Buying repossessions at auction
Property repossessions offer incredible value for investors because sellers are motivated to sell quickly at auction. The entire process, from bidding to acquiring the property can be completed within the month. While there is potential for a bargain, several factors need to be considered to mitigate risk. Many of those can be applied to general property investment.
- Location, location, location is a well-worn mantra in home buying for a good reason. To determine if the property is a worthwhile investment, consider whether the local area has adequate transport links, excellent school and educational facilities and high levels of employment.
- Repossessions may still have tenants in place if a buy-to-let landlord previously owned them. Confirm that the keys have been handed over.

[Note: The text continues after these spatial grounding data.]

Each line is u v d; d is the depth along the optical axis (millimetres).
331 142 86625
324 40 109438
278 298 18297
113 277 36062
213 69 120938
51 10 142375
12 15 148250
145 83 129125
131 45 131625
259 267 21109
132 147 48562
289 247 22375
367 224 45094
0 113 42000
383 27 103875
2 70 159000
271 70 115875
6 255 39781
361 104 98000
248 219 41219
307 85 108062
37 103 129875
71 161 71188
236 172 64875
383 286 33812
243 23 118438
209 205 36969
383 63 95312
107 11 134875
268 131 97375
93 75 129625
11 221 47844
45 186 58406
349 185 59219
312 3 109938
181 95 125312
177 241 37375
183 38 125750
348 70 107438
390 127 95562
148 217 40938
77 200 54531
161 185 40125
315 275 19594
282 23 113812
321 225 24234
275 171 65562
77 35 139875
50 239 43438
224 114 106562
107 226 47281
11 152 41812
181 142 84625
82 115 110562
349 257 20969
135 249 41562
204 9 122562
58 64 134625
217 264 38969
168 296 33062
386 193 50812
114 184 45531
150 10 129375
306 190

- Research the property so you know the extent of any refurbishment work required because previous occupants often strip fixtures and fittings out before leaving. It is always best to view the property before bidding.
- Find out why the property was repossessed, so you don’t encounter any unforeseen issues later.
- Check your credit rating several months after a successful purchase to ensure your finances have not been mixed up with the third party who owned it previously.
There is a dizzying array of factors to consider when investing in property so it is no surprise that investors have been caught out in the past. During the 1980s, millions of people were mis-sold an endowment, which was designed to mature over time so they could repay their mortgage in full. However, it soon became apparent that the endowments were not performing as expected and providers of the saving plans had to inform consumers that they were at risk of a “shortfall”. You could make an endowment claim if you were not told about the risks involved with investments or the possibility of a shortfall occurring.
Property is a potentially lucrative asset class, but you should attempt to diversify your investments to drive the consistent long-term returns and steady income you crave. Chase de Vere financial adviser, Patrick Connolly, recommends looking beyond the buy-to-let market to adopt a more rounded, broader approach to property. He suggests buying individual shares in house builders or Real Estate Investment Trusts (REITs). Wealth manager, Philippa Gee echoes these sentiments. She adds: “The problem with investing in a property is that you remove the ability to diversify and so end up taking an increased level of risk.”
Making the right property investments is what separates the successful from those that fail. While that may appear to be an obvious statement, opting for the right investment and overcoming issues is not a singular task and to succeed you will need to micromanage every aspect of the process, from research to purchase to eventual sale.